**Your assignment:**
Copy the entries word for word. Keep the pictures out.

**Records to use:**
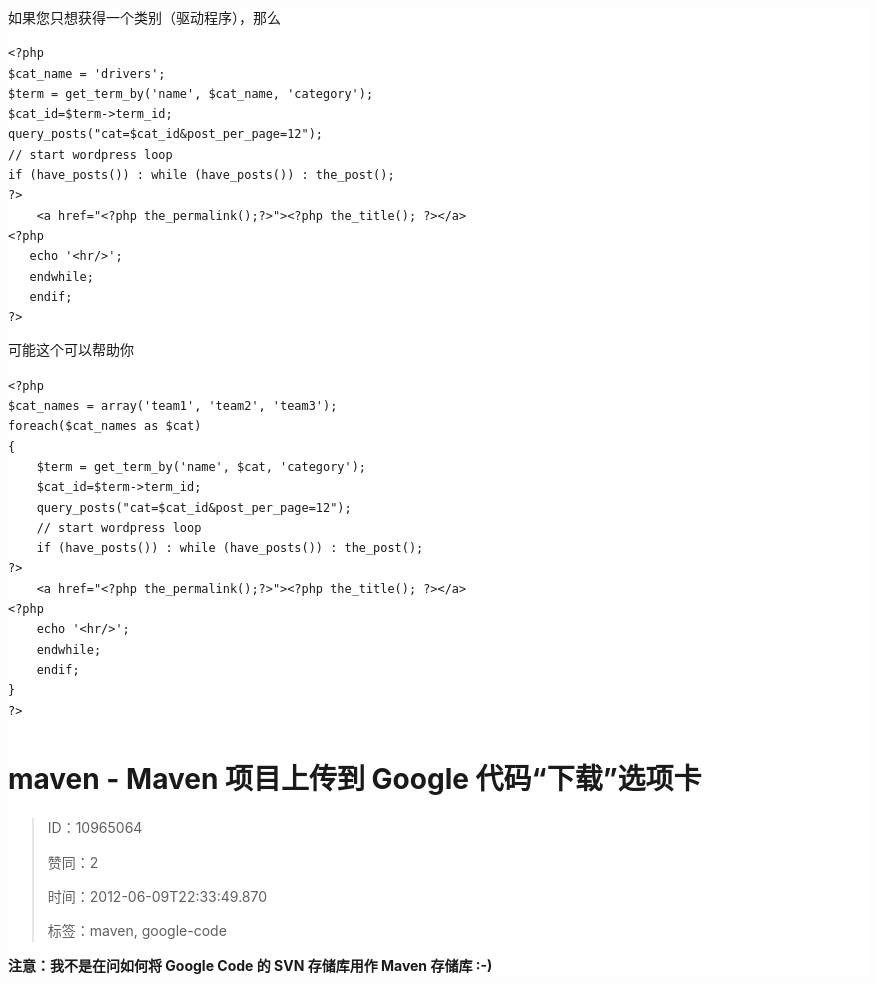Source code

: 如果您只想获得一个类别（驱动程序），那么

```
<?php
$cat_name = 'drivers';
$term = get_term_by('name', $cat_name, 'category');
$cat_id=$term->term_id;
query_posts("cat=$cat_id&post_per_page=12");
// start wordpress loop
if (have_posts()) : while (have_posts()) : the_post(); 
?>
    <a href="<?php the_permalink();?>"><?php the_title(); ?></a>
<?php 
   echo '<hr/>'; 
   endwhile;
   endif;   
?> 
```

可能这个可以帮助你

```
<?php
$cat_names = array('team1', 'team2', 'team3');
foreach($cat_names as $cat)
{
    $term = get_term_by('name', $cat, 'category');
    $cat_id=$term->term_id;
    query_posts("cat=$cat_id&post_per_page=12");
    // start wordpress loop
    if (have_posts()) : while (have_posts()) : the_post(); 
?>
    <a href="<?php the_permalink();?>"><?php the_title(); ?></a>
<?php 
    echo '<hr/>'; 
    endwhile;
    endif;  
}   
?> 
```

# maven - Maven 项目上传到 Google 代码“下载”选项卡

> ID：10965064
> 
> 赞同：2
> 
> 时间：2012-06-09T22:33:49.870
> 
> 标签：maven, google-code

**注意：我不是在问如何将 Google Code 的 SVN 存储库用作 Maven 存储库 :-)**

**Answer for the task:**
Source code

: 如果您只想获得一个类别（驱动程序），那么

```
<?php
$cat_name = 'drivers';
$term = get_term_by('name', $cat_name, 'category');
$cat_id=$term->term_id;
query_posts("cat=$cat_id&post_per_page=12");
// start wordpress loop
if (have_posts()) : while (have_posts()) : the_post(); 
?>
    <a href="<?php the_permalink();?>"><?php the_title(); ?></a>
<?php 
   echo '<hr/>'; 
   endwhile;
   endif;   
?> 
```

可能这个可以帮助你

```
<?php
$cat_names = array('team1', 'team2', 'team3');
foreach($cat_names as $cat)
{
    $term = get_term_by('name', $cat, 'category');
    $cat_id=$term->term_id;
    query_posts("cat=$cat_id&post_per_page=12");
    // start wordpress loop
    if (have_posts()) : while (have_posts()) : the_post(); 
?>
    <a href="<?php the_permalink();?>"><?php the_title(); ?></a>
<?php 
    echo '<hr/>'; 
    endwhile;
    endif;  
}   
?> 
```

# maven - Maven 项目上传到 Google 代码“下载”选项卡

> ID：10965064
> 
> 赞同：2
> 
> 时间：2012-06-09T22:33:49.870
> 
> 标签：maven, google-code

**注意：我不是在问如何将 Google Code 的 SVN 存储库用作 Maven 存储库 :-)**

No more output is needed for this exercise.